| Teks Bacaan |
· · ·
Kesadaran Kepiting Vs Pemimpin


Negara yang kaya, nuansa panorama indah dimana-mana. Jutaan hewan melata, dan lembah seribu bunga. Begitu harmoni, seindah nyanyian suarga loka, maka layak saja jika negri ini seraya dipuji. Bahkan konon diisyaratkan juga oleh al qur an suasananya. Negri yang indah penuh syahdu,  dimana air mengalir, sungai-sungai dan lembah.

Pucuk-pucuk daun tumbuh seribu. Ranting-ranting yang keringpun gugurlah sudah. Namun dendam hati, tak ingin berhenti, rasanya ku ingin remas hati. Hai,  cobalah tanya salah siapa. Kau cobalah lihat bayanganmu, tak mungkin kau dapat bersembunyi. Mungkin kau telah berubah, namun harus kau jawab getar hati. Lihatlah nelangsa bumi, dan bangsa ini. Kau tanam cinta kemudian kau pergi. Mungkin kau telah berpunya, dengan sejuta impian. Namun kau harus jawab panggilan jiwamu.  Angin, hujan, dan badai, telah gundah menanti para kekasih hati, dengan  tersenyum penuh syahdu. Tidakkah kalian dengar panggilan ini. Tiadakah engkau lihat bumi ini duduk bersimpuh untukmu. Tiadakah kau dengar doanya, memanggili.  Jangan-jangan kau tinggalkan sang Ibu sendiri, menahan duka. Jangan-jangan kau biarkan Ibu Pertiwi menangis. Bawalah dia bersamamu kemana saja.

Jangan pernah sangsikan, hujan turun disini.

Jangan pernah kau sangsikan indahnya matahari.
Jangan kau sangsikan kasih sayang KAMI.
Dalam tidur nanti, engkau akan mengerti.
Hati dan jiwa yang selalu bersamamu.
Dalam tidur nanti, kau akan selalu bermimpi.
Indahnya matahari, indahnya bumi pertiwi.
Janganlah pernah engkau sangsikan.
Kalau masih biru air samudra, jangan sangsikan ikan akan menari.
Kalau masih hijau daun cemara,
jangan pernah engkau sangsikan suci cinta KAMI.

Ku tanyakan pada hatiku, adakah engkau masih disana.
Kudengarkan burung bernyanyi
Seindah pagi seindah hati berbunga
Tersenyum seluruh tubuh…

Pesan tersebut mengalir, agar untuk dituliskan dalam rangkaian kajian ini. Ada sakit yang menusuk kalbu saat membacanya. Bertanya dimanakah saja anak-anak bangsa ini. Mengapakah mereka bercerai berai ke seluruh dunia. Mengkais makanan disana. Adakah bumi Indonesia kurang kayanya. Adakah Ibu Pertiwi kurang sayangnya ?. Rasa benci semakin menggebu, ingin rahsanya pergi berlari. Sebab katanya bukan karena itu. Mereka justru tidak diterima oleh saudara-saudaranya sendiri disini. Betapa susahnya kesadaran yang melingkupi bangsa ini, betapa sulitnya merubah paradigma yang  sudah mengakar sampai ke otak dan syaraf mereka. Bacalah kisah-kisah haru mereka itu, mereka yang berjasa bagi dunia, mereka yang sangat disegani di dunia international, ironisnya mereka justru tak diakui dan diabaikan oleh bangsanya sendiri. Ingin kembali pulangpun rahsanya sulit sekali. http://indonesiaindonesia.com/f/85699-orang-orang-jenius-indonesia-berjaya-luar/. Link ini hanya kisah sepenggal, dari sebagian nelangsa mereka disana.
· · ·
| Data Mentah |

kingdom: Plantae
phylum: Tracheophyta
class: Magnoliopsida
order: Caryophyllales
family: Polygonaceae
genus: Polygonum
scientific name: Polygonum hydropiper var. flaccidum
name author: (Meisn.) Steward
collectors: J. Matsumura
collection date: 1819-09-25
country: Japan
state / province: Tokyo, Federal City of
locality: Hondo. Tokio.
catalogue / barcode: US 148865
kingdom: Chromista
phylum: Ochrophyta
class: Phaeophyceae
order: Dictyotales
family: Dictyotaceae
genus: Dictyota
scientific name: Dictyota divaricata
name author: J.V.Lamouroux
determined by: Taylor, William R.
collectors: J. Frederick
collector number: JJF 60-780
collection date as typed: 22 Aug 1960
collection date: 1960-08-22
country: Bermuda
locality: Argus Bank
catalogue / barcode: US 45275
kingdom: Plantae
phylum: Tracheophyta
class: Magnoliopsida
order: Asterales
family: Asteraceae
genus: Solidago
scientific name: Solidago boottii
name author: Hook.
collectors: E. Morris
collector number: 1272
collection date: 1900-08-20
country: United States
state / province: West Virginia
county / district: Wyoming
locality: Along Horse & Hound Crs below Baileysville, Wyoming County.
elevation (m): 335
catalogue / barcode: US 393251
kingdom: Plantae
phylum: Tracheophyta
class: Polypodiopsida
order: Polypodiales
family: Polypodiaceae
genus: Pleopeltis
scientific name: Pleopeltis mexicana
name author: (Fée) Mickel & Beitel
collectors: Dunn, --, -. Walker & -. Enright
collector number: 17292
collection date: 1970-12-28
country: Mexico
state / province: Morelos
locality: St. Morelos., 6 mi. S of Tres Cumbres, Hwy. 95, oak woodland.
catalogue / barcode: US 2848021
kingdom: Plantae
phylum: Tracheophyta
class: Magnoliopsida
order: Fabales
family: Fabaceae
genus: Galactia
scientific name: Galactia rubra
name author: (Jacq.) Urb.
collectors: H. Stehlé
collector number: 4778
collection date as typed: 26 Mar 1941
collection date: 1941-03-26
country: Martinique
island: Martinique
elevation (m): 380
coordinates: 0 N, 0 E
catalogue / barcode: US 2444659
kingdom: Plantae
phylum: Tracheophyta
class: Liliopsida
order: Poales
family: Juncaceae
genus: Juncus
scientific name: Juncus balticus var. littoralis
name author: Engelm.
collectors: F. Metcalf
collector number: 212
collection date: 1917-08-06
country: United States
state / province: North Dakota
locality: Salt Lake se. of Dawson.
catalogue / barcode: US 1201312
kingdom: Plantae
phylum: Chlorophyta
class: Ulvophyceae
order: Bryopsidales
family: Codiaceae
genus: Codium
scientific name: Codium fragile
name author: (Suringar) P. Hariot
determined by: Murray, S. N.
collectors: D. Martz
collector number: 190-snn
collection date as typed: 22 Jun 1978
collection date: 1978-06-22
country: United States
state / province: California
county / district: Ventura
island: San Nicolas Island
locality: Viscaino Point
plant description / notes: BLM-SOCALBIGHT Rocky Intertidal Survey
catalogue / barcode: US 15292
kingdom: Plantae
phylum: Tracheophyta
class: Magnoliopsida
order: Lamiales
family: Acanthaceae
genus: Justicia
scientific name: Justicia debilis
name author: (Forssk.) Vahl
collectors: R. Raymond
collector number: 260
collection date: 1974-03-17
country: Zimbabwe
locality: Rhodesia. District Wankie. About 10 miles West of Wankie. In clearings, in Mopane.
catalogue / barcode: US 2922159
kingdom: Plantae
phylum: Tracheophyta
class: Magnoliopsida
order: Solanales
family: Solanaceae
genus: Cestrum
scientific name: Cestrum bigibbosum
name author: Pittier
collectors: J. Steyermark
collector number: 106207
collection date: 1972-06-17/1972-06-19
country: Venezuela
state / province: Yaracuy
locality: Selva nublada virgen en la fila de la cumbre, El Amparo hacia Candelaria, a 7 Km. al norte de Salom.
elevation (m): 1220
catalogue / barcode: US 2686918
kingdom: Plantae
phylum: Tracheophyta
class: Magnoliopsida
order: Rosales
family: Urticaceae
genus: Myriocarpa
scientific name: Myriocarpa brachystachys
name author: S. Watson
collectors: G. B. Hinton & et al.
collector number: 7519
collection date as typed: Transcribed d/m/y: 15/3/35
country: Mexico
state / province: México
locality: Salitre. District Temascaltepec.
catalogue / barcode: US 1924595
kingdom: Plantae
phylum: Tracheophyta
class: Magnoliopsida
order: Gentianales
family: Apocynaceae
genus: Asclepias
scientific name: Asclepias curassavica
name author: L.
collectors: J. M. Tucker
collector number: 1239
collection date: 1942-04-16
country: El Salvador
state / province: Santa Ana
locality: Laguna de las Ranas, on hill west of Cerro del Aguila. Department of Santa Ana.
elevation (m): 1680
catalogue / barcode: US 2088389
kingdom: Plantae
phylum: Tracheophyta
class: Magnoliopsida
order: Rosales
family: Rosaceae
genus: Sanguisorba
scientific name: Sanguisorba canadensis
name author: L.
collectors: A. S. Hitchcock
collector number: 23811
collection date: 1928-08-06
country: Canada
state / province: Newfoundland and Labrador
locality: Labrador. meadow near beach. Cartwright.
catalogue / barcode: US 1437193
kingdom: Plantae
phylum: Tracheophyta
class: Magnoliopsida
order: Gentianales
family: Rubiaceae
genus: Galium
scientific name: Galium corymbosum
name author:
· · ·
| Tugas Anda |
Salinlah dengan tepat sebagian teks bacaan, mulai dari kata-kata "Dalam tidur nanti, kau" dan berhenti setelah kata-kata "ikan akan menari.". Data tersebut sama sekali tidak digunakan di sini.

| Jawaban Tertulis |
Dalam tidur nanti, kau akan selalu bermimpi.
Indahnya matahari, indahnya bumi pertiwi.
Janganlah pernah engkau sangsikan.
Kalau masih biru air samudra, jangan sangsikan ikan akan menari.